The problem, I feel qualified to say as somebody with training on both sides of the fence and quite a bit of experience teaching both technical and non-technical subject matter, is this: learning the skills and principles behind good data science does not come easily to everybody and in any case takes a lot of hard work and time. These skills and principles pertain to many deep practices and literatures that are developed self-consciously in a cumulative way. Any one sub-field within the many technical disciplines that comprise “data science” could take years to master, and to do so is probably impossible without adequate prior mathematical training that many people don’t receive, perhaps because they lack the opportunity or don’t care.
In fewer words: there is a steep learning curve, and the earlier people start to climb it, the easier it is for them to practice data science.
My point is that this is bad news for the participant observer. Something I sometimes hear ethnographers in the data science space say of people is “I just can’t talk to that person; they think so differently from me.” Often the person in question is, to my mind, exactly the sort of person I would peg as an exemplary data scientist.

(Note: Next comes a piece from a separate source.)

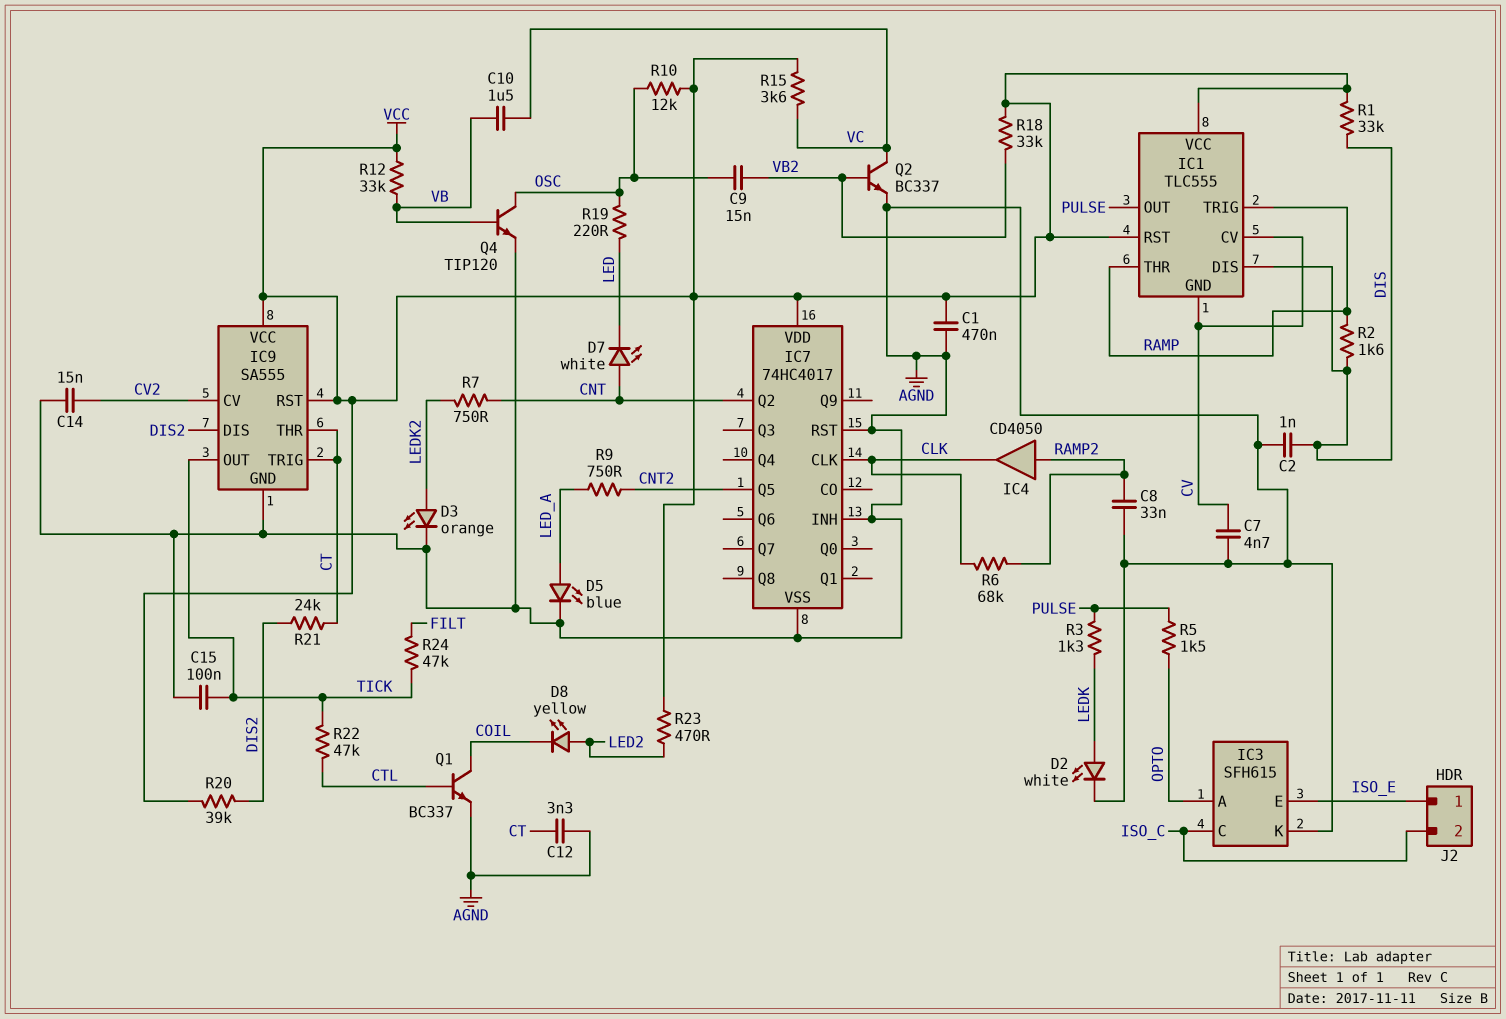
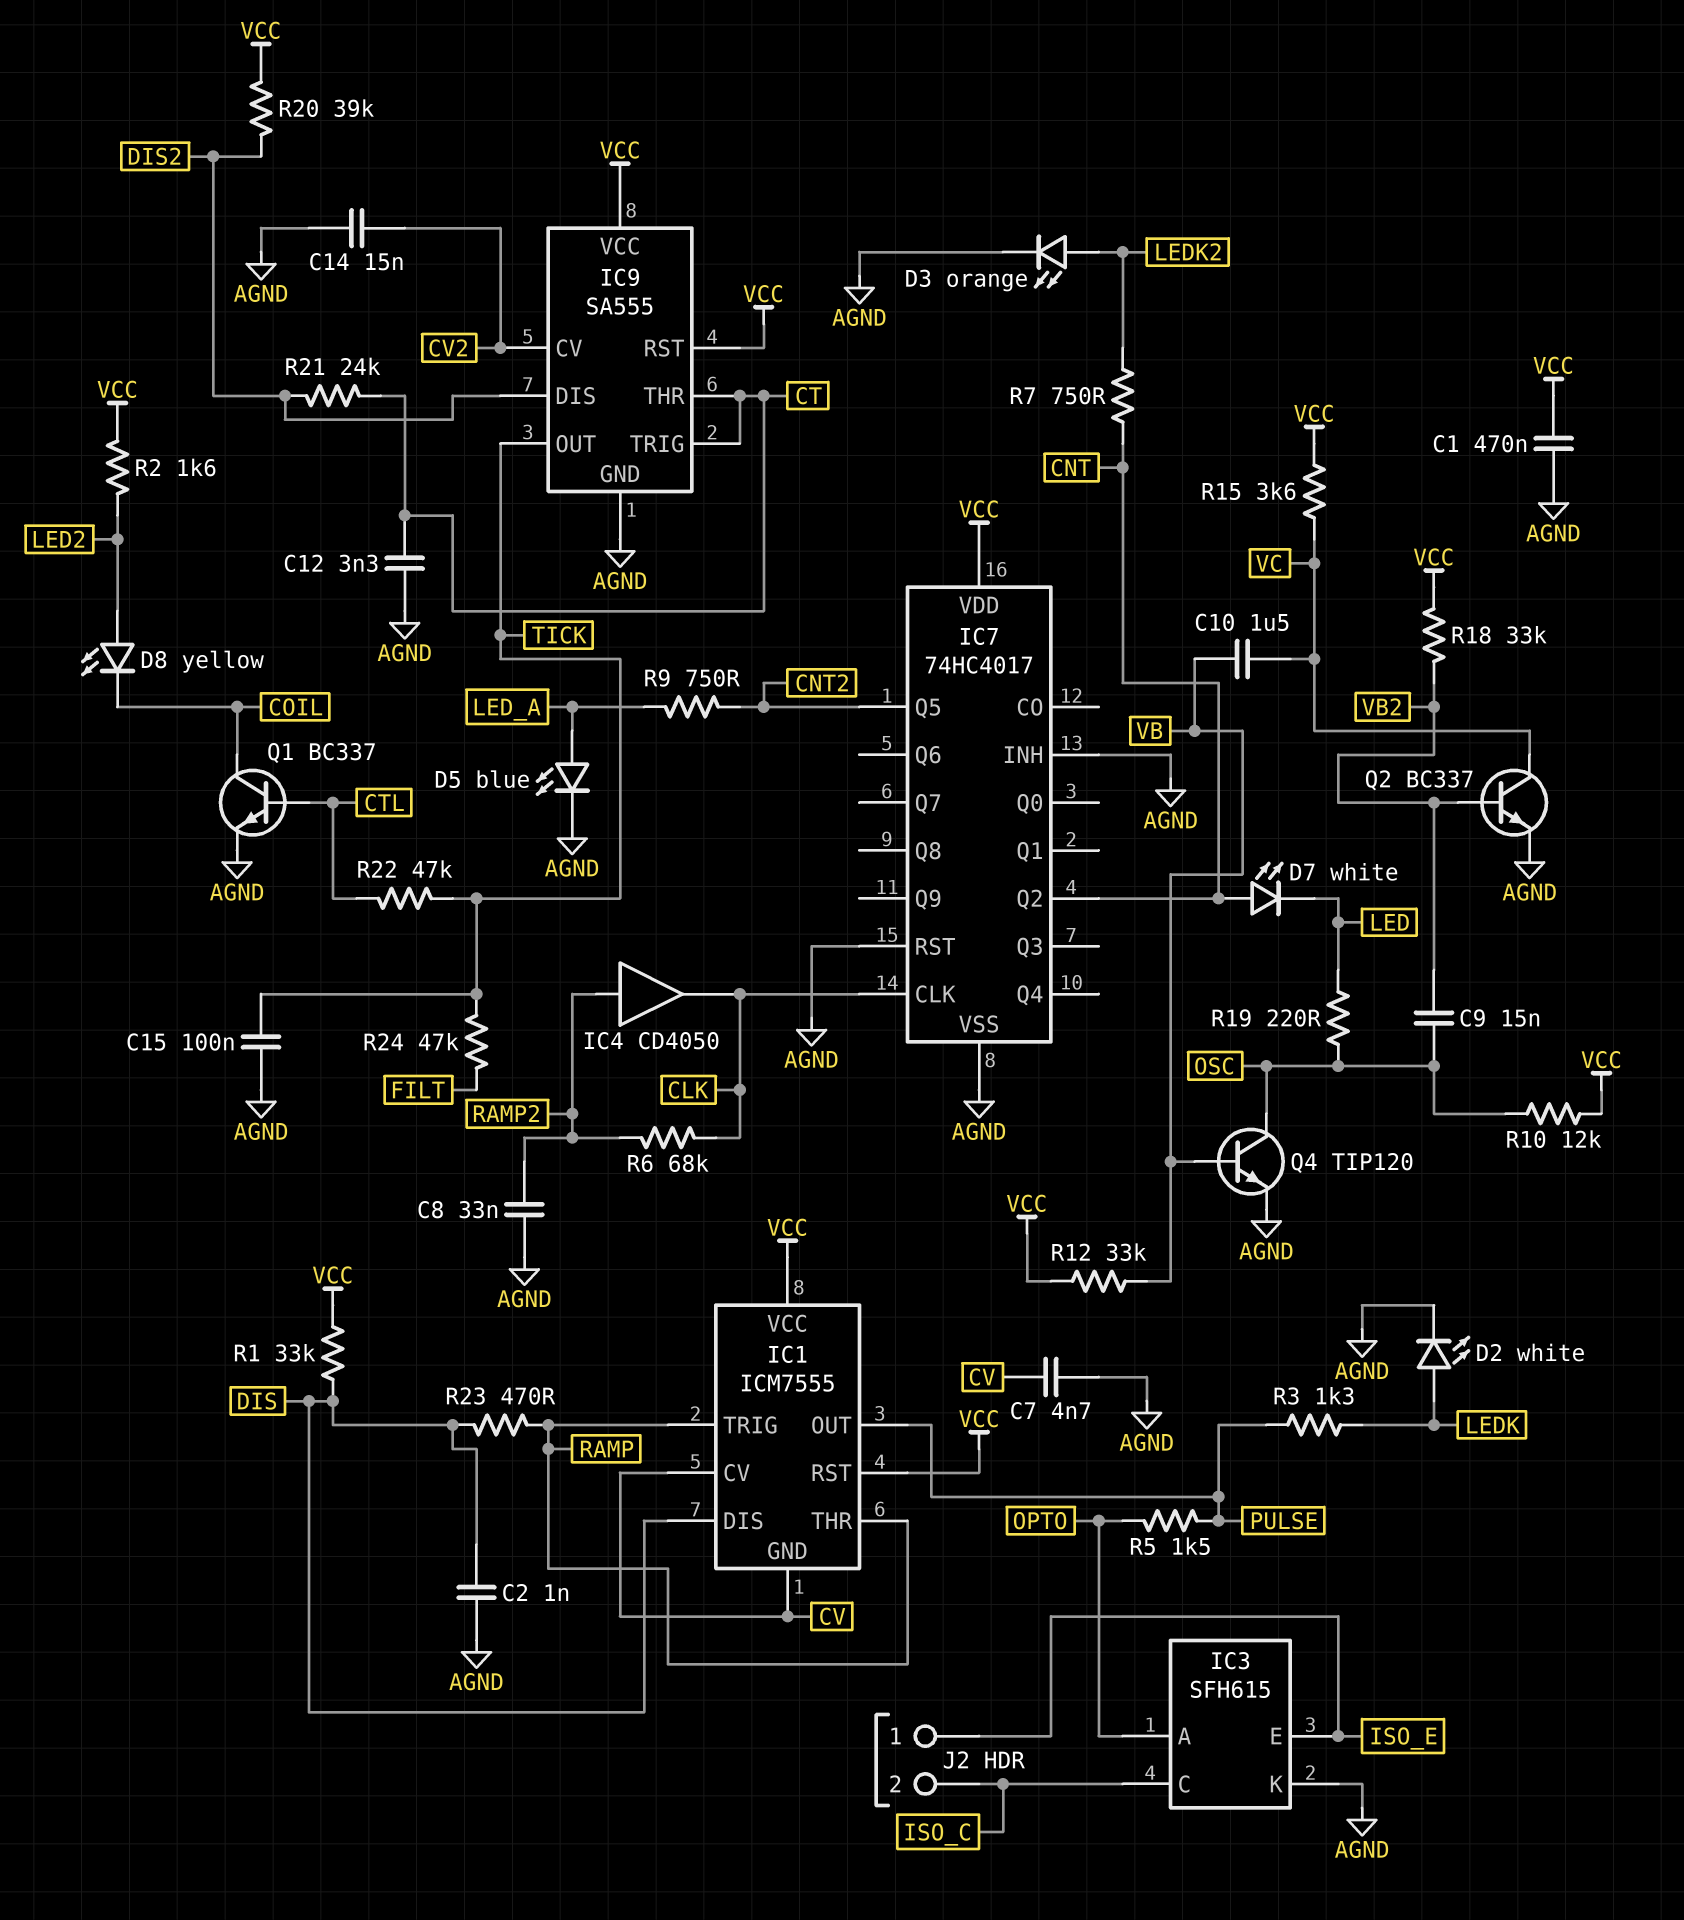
IC1: TLC555 -> ICM7555
R2: 1.6k (DIS, RAMP) -> 1.6k (LED2, VCC)
R23: 470 (LED2, VCC) -> 470 (DIS, RAMP)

Often these are people with a depth of technical understanding that I don’t have and aspire to have. I recognize that they have made the difficult choice to study more of the foundations of what I believe to be an important field, despite the fact that this is (as evinced by the reaction of ‘softer’ social sciences) alienating to a lot of people. These are the people whom I can consult on methodological questions that are integral to my work as a data scientist. It is part of data science practice to discuss epistemic norms seriously with others in order to make sure that the integrity of the science is upheld. Knowledge about statistical norms and principles is taught in classes and reading groups and practiced in, for example, computational manipulation of data. But this knowledge is also expanded and maintained through informal, often passionate and even aggressive, conversations with colleagues.
I don’t know where this leaves the project of ethnography of data science. One possibility is that it can abandon participant observation as a method because participant observation is too difficult. That would be a shame but might simply be necessary.
Another strategy, which I think is potentially more interesting, is to ask seriously: why is this so difficult? What is difficult about data science? For whom is it most difficult? Do experts experience the same difficulties, or different ones? And so on.